Dataset entries
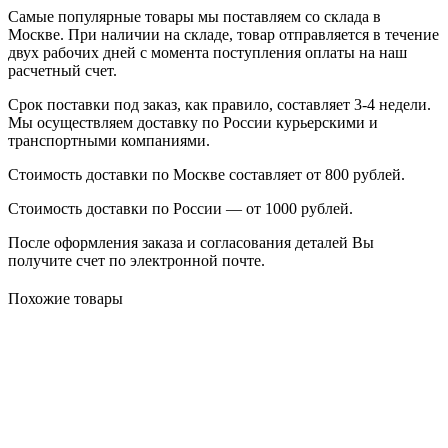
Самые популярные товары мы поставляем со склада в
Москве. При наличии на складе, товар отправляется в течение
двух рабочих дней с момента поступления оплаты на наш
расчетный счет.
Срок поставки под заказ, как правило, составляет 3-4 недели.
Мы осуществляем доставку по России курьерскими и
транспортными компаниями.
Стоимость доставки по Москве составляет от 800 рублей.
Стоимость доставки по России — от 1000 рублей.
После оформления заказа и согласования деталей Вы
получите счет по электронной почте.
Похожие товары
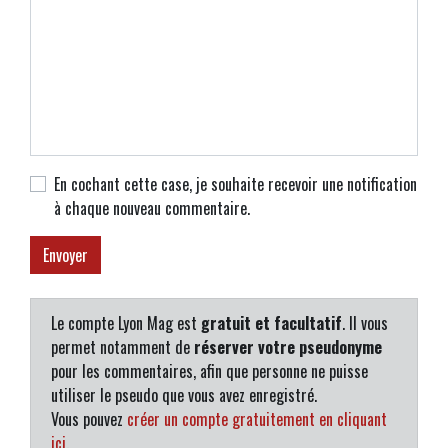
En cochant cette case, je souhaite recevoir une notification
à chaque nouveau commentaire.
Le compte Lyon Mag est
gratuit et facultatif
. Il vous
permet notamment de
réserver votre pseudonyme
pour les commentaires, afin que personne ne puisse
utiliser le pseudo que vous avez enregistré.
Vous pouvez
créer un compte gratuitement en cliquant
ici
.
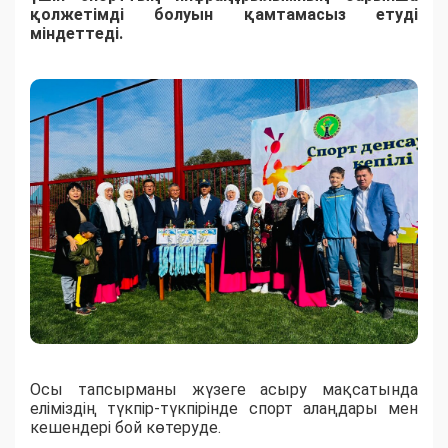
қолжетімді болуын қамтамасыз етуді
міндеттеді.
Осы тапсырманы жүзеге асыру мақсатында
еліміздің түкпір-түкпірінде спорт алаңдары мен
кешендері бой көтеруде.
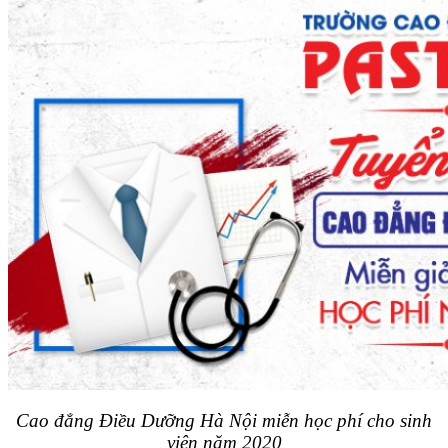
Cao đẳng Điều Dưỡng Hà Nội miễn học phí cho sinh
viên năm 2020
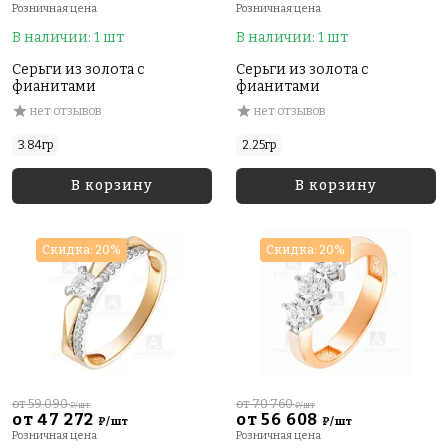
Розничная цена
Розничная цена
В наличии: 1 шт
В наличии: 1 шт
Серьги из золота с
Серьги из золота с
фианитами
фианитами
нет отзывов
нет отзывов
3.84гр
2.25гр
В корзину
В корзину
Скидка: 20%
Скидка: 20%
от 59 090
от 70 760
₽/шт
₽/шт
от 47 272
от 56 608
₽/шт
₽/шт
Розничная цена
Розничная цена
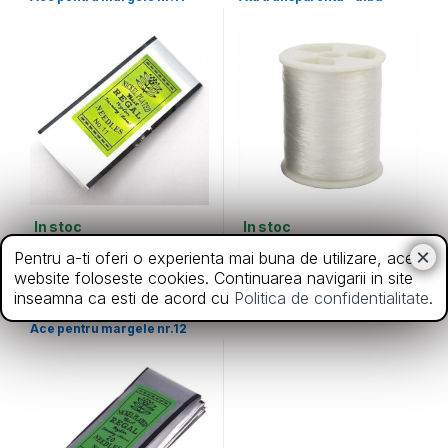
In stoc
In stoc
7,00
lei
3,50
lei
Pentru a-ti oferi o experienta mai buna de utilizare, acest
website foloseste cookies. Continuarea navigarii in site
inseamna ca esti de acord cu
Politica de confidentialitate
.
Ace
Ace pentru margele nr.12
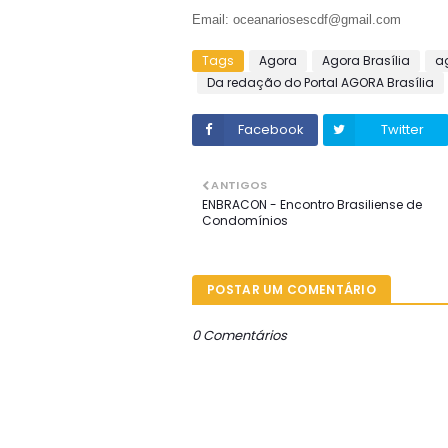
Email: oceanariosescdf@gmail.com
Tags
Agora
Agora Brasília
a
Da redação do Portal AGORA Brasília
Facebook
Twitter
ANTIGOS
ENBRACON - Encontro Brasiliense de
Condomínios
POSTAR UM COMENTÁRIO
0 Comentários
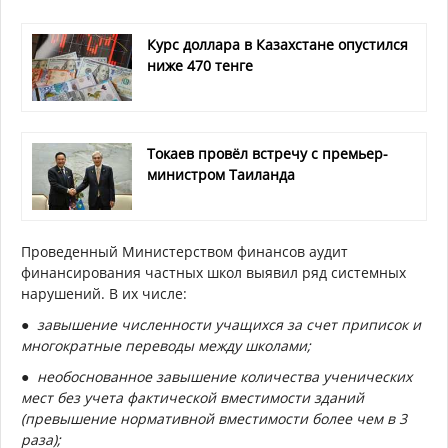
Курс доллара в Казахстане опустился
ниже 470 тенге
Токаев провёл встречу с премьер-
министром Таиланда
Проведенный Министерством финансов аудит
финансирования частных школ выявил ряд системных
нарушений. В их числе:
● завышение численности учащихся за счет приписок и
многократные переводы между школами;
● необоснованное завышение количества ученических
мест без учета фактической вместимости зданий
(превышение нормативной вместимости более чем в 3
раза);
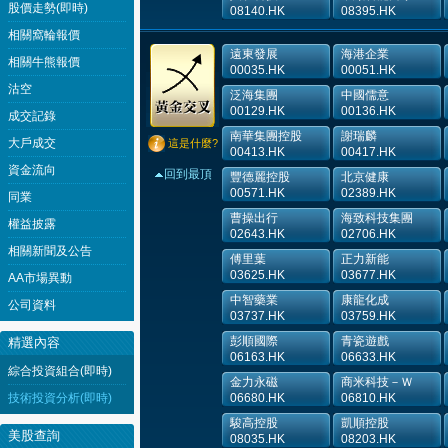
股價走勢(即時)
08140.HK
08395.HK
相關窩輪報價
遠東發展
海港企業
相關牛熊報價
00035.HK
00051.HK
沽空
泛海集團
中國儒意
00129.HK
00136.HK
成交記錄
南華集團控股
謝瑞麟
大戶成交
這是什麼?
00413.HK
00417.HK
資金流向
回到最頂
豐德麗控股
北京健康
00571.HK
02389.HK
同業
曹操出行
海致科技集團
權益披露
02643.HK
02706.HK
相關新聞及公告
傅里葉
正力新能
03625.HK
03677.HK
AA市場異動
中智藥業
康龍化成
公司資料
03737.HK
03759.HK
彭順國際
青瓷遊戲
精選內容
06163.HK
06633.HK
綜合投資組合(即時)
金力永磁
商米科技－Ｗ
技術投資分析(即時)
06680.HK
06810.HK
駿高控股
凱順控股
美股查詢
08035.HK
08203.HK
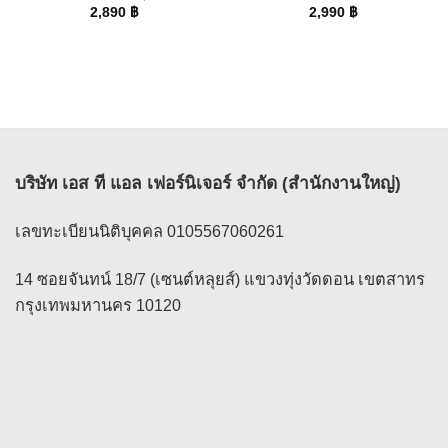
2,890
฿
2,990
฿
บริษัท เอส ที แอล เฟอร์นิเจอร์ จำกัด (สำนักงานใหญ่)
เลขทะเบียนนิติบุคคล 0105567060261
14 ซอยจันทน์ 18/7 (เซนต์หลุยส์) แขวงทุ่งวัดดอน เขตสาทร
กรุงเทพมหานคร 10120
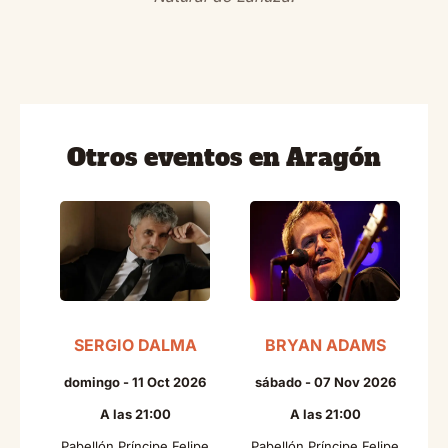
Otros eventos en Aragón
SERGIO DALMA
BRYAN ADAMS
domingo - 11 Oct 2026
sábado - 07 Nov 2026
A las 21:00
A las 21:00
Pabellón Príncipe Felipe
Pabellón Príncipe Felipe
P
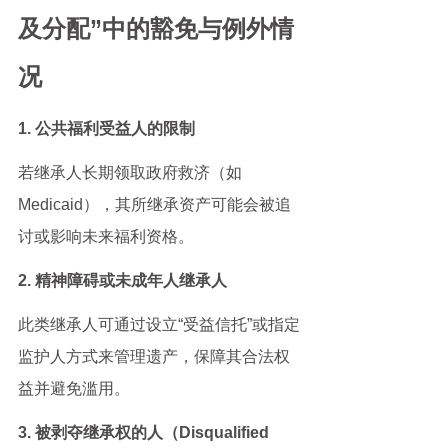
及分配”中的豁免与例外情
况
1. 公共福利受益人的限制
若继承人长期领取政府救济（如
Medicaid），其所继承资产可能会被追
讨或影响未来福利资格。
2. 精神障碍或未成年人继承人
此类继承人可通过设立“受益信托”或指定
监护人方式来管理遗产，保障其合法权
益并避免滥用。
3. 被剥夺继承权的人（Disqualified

PROMPT » With the pictures omitted, reproduce the data above exactly.

ANSWER AREA »
Самые популярные товары мы поставляем со склада в
Москве. При наличии на складе, товар отправляется в течение
двух рабочих дней с момента поступления оплаты на наш
расчетный счет.
Срок поставки под заказ, как правило, составляет 3-4 недели.
Мы осуществляем доставку по России курьерскими и
транспортными компаниями.
Стоимость доставки по Москве составляет от 800 рублей.
Стоимость доставки по России — от 1000 рублей.
После оформления заказа и согласования деталей Вы
получите счет по электронной почте.
Похожие товары
En cochant cette case, je souhaite recevoir une notification
à chaque nouveau commentaire.
Le compte Lyon Mag est
gratuit et facultatif
. Il vous
permet notamment de
réserver votre pseudonyme
pour les commentaires, afin que personne ne puisse
utiliser le pseudo que vous avez enregistré.
Vous pouvez
créer un compte gratuitement en cliquant
ici
.
қолжетімді болуын қамтамасыз етуді
міндеттеді.
Осы тапсырманы жүзеге асыру мақсатында
еліміздің түкпір-түкпірінде спорт алаңдары мен
кешендері бой көтеруде.
Cao đẳng Điều Dưỡng Hà Nội miễn học phí cho sinh
viên năm 2020
Розничная цена
Розничная цена
В наличии: 1 шт
В наличии: 1 шт
Серьги из золота с
Серьги из золота с
фианитами
фианитами
нет отзывов
нет отзывов
3.84гр
2.25гр
В корзину
В корзину
Скидка: 20%
Скидка: 20%
от 59 090
от 70 760
₽/шт
₽/шт
от 47 272
от 56 608
₽/шт
₽/шт
Розничная цена
Розничная цена
In stoc
In stoc
7,00
lei
3,50
lei
Pentru a-ti oferi o experienta mai buna de utilizare, acest
website foloseste cookies. Continuarea navigarii in site
inseamna ca esti de acord cu
Politica de confidentialitate
.
Ace
Ace pentru margele nr.12
Email: oceanariosescdf@gmail.com
Tags
Agora
Agora Brasília
a
Da redação do Portal AGORA Brasília
Facebook
Twitter
ANTIGOS
ENBRACON - Encontro Brasiliense de
Condomínios
POSTAR UM COMENTÁRIO
0 Comentários
Курс доллара в Казахстане опустился
ниже 470 тенге
Токаев провёл встречу с премьер-
министром Таиланда
Проведенный Министерством финансов аудит
финансирования частных школ выявил ряд системных
нарушений. В их числе:
● завышение численности учащихся за счет приписок и
многократные переводы между школами;
● необоснованное завышение количества ученических
мест без учета фактической вместимости зданий
(превышение нормативной вместимости более чем в 3
раза);
股價走勢(即時)
08140.HK
08395.HK
相關窩輪報價
遠東發展
海港企業
相關牛熊報價
00035.HK
00051.HK
沽空
泛海集團
中國儒意
00129.HK
00136.HK
成交記錄
南華集團控股
謝瑞麟
大戶成交
這是什麼?
00413.HK
00417.HK
資金流向
回到最頂
豐德麗控股
北京健康
00571.HK
02389.HK
同業
曹操出行
海致科技集團
權益披露
02643.HK
02706.HK
相關新聞及公告
傅里葉
正力新能
03625.HK
03677.HK
AA市場異動
中智藥業
康龍化成
公司資料
03737.HK
03759.HK
彭順國際
青瓷遊戲
精選內容
06163.HK
06633.HK
綜合投資組合(即時)
金力永磁
商米科技－Ｗ
技術投資分析(即時)
06680.HK
06810.HK
駿高控股
凱順控股
美股查詢
08035.HK
08203.HK
2,890
฿
2,990
฿
บริษัท เอส ที แอล เฟอร์นิเจอร์ จำกัด (สำนักงานใหญ่)
เลขทะเบียนนิติบุคคล 0105567060261
14 ซอยจันทน์ 18/7 (เซนต์หลุยส์) แขวงทุ่งวัดดอน เขตสาทร
กรุงเทพมหานคร 10120
Otros eventos en Aragón
SERGIO DALMA
BRYAN ADAMS
domingo - 11 Oct 2026
sábado - 07 Nov 2026
A las 21:00
A las 21:00
Pabellón Príncipe Felipe
Pabellón Príncipe Felipe
P
及分配”中的豁免与例外情
况
1. 公共福利受益人的限制
若继承人长期领取政府救济（如
Medicaid），其所继承资产可能会被追
讨或影响未来福利资格。
2. 精神障碍或未成年人继承人
此类继承人可通过设立“受益信托”或指定
监护人方式来管理遗产，保障其合法权
益并避免滥用。
3. 被剥夺继承权的人（Disqualified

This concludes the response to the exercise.